Protein degraders capture the disease-causing protein, effectively bonding it to the cell’s protein-recycling machinery, which then marks the protein for destruction.
This marking process involves a small protein named ubiquitin, which is delivered to the target protein like a precision shot. For the process to work effectively, ubiquitin must land on the correct sites of the target protein to ensure proper tagging. The latest findings from the Dundee researchers reveal how this ‘shot’ achieves its mark on the target.
The research centered on a protein degrader molecule known as MZ1, developed in the Ciulli lab at Dundee, and employed advanced mass spectrometry to accurately identify where the crucial ‘tags’ are attached to the target protein.
The results demonstrate how degrader drugs effectively secure and position disease-causing proteins, making them suitable candidates for receiving ubiquitin molecules (referred to as “ubiquitin-atable”), which subsequently leads to their degradation within the cell.

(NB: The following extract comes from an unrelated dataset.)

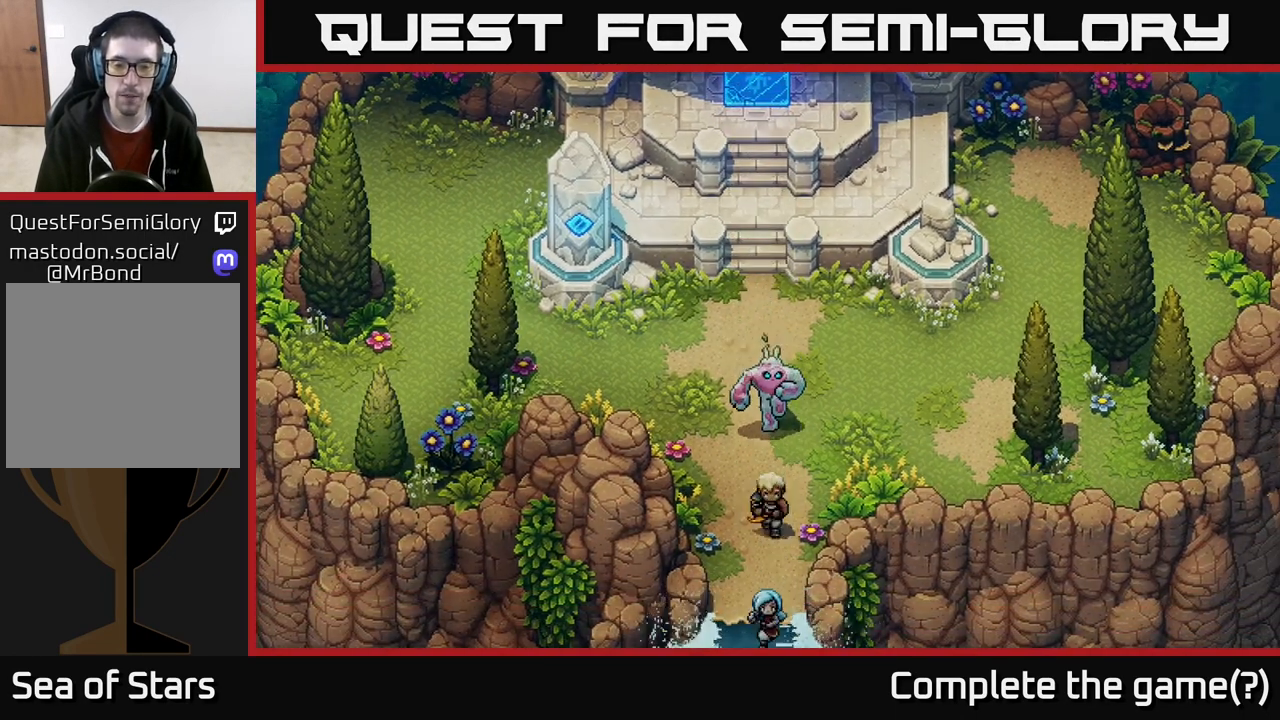
{"buttons": [], "left_stick": "down", "right_stick": "center", "events": [[100, "A", "up"]]}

The efficiency and effectiveness of protein degradation hinge on the degrader molecule’s capacity to maintain a strong grip on the disease-causing protein, positioning it optimally for action. This recent study creates a stable target, ensuring precise application of the degradation process.
Professor Ciulli noted that this and other recent publications are advancing the swift evolution of this promising scientific domain and drug discovery field.
“This rapidly evolving area of research is captivating. Complementary articles detailing how cellular protein-recycling systems facilitate the targeting of proteins with ubiquitin have recently been published by talented biochemists Brenda Schulman (Max-Planck Institute of Biochemistry) and Gary Kleiger (University of Nevada, Las Vegas).
“Our collective efforts represent a significant leap forward in understanding, which will expedite the development of new TPD drugs in the future.”